By Heekyong Yang and Joyce Lee

SEOUL, Oct 25 (Reuters) - South Korean battery firm LG Energy Solution (LGES) warned on Wednesday of slowing revenue growth in 2024 due to global economic uncertainties affecting the outlook for electric vehicle sales, sending its shares down nearly 9%.

It joins a growing number of automakers and suppliers expressing caution about demand for EVs, as they fear high interest rates lifting financing costs and sputtering growth in major economies such as China and Europe will impact car buyers.

"EV demand next year could be lower than expectations," LGES Chief Financial Officer Lee Chang-sil said on an earnings call, citing those factors, as well as automakers adjusting their EV strategies in response.

LGES, which supplies Tesla, General Motors and cty xây dựng Bình thuận other automakers, said revenue growth in 2024 would not be as high as the mid-30% rate forecast for this year.

A recovery in demand from European manufacturers is likely to be delayed as Chinese rivals launch cheaper EVs in the region, LGES Vice President Kim Gyunghoon said on the call.
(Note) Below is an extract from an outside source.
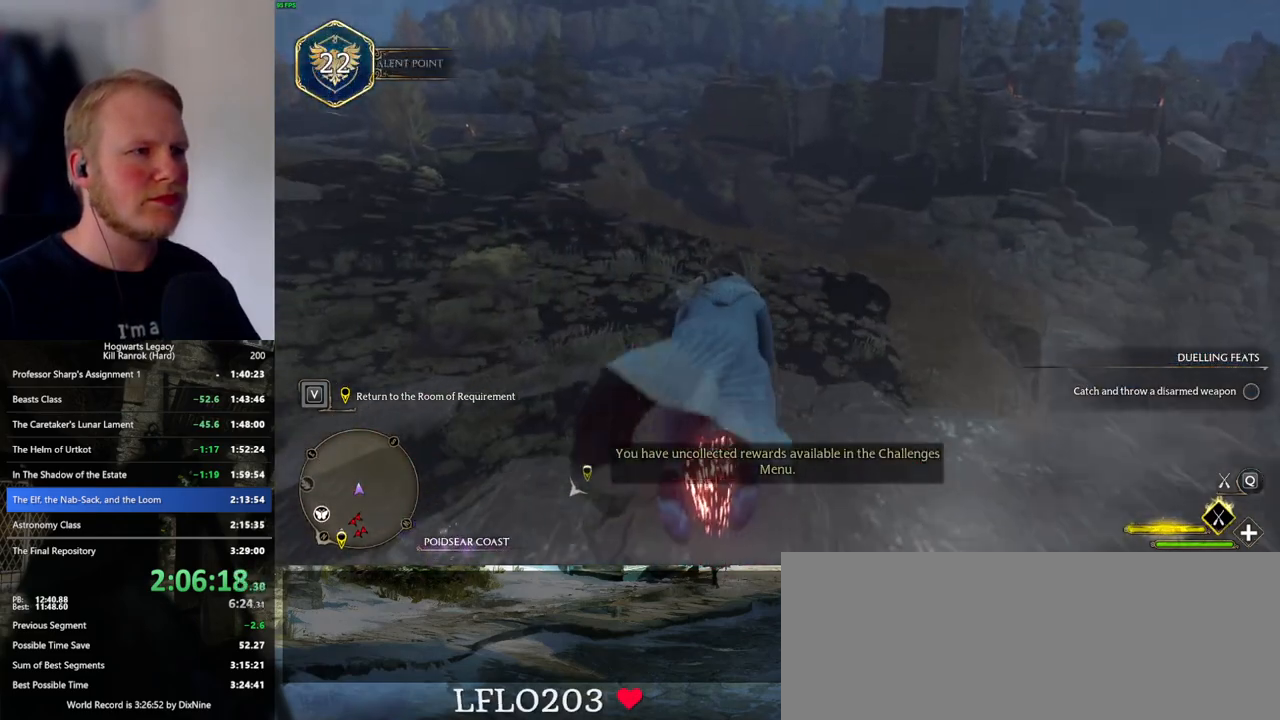
{"keys": ["ctrl_l", "w"], "mouse": ["left"], "events": [[134, "ctrl_l", "down"]]}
LGES is lowering production at its Poland factory in response to minimise costs, Kim added.

In the U.S., GM, its joint venture partner in an Ohio battery plant and two more under construction, said on Tuesday that it was slowing the launch of several EV models to cut costs and pulling back on EV product spending to put profits ahead of sales targets.

Lee said the company was closely monitoring the United Auto Workers (UAW) strikes in the U.S. against its customers GM, Ford and Chrysler parent Stellantis because a rise in wages could have a significant impact on the automakers' operations and profitability.
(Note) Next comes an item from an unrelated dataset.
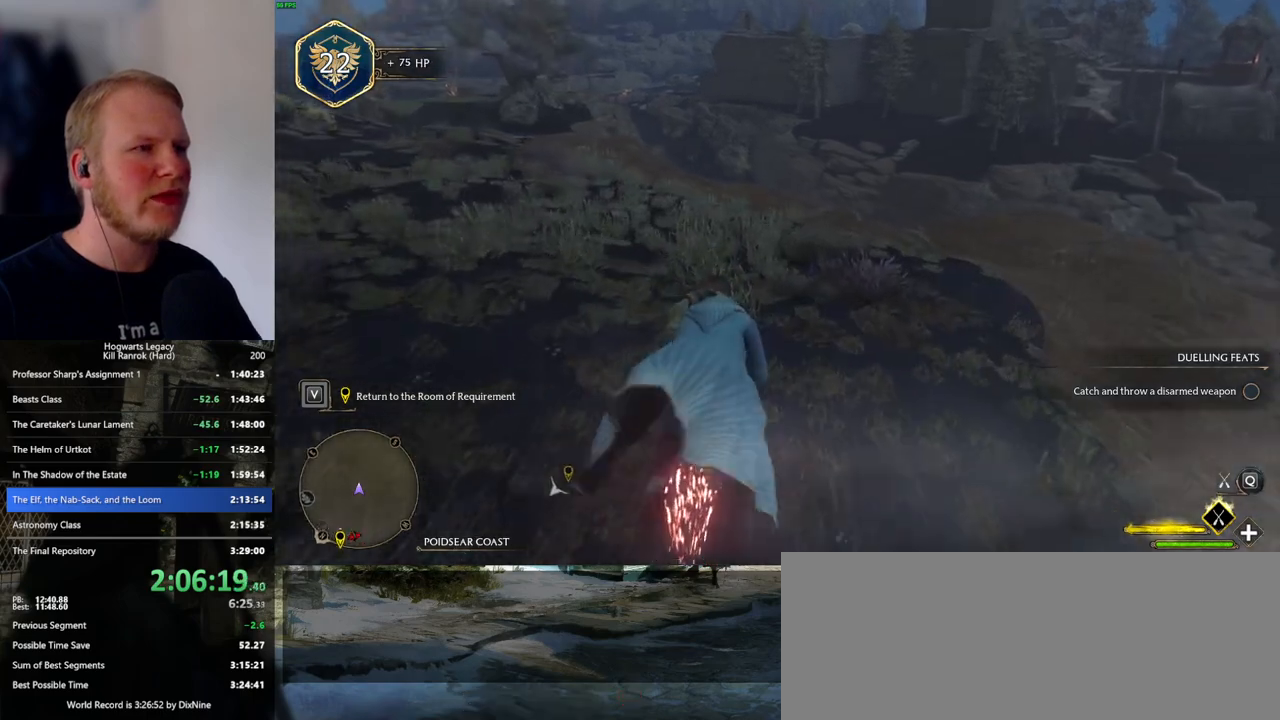
{"keys": ["w"], "mouse": ["left"], "events": []}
The UAW is bargaining over future wages and unionisation policies for the Detroit Three's U.S. battery plant joint ventures, though Lee said LGES profit would not be impacted as much because of cost pass-through contracts.

LGES shares closed down 8.7% at the lowest level in nearly 15 months, versus the benchmark KOSPI's 0.9% fall.

Kang Dong-jin, an analyst at Hyundai Motor Securities, said LGES shares had fallen before the earnings announcement on the negative news from GM but dropped further during the earnings call because of the weaker outlook.

ARIZONA EXPANSION

Despite expectations that demand growth is slowing, LGES said it was boosting the production capacity of wholly-owned its Arizona battery plant to 36 gigawatt hour (GWh) from 27 GWh, as it seeks to take advantage of tax credits offered for U.S. manufacturing.

LGES added that it planned to produce energy-dense 46-series cylindrical battery cells with a longer driving range at its Arizona plant, aiming to start production in late 2025.

The company also said it would produce cheaper lithium iron phosphate (LFP) batteries from 2026 to better respond to demand for lower-priced EVs.

LGES posted a 40% rise in third-quarter profit to 731 billion won ($543.46 million) in line with the company's earlier guidance, helped by increased output from its Ohio joint venture factory with GM.

September quarter revenue rose 7.5% year-on-year to 8.2 trillion won, LGES said. But it was down 6% from the June quarter due to the demand slowdown in Europe, production adjustments by automakers and lower metal prices. ($1 = 1,345.0800 won) (Reporting by Heekyong Yang and Joyce Lee; Editing by Miyoung Kim and Jamie Freed)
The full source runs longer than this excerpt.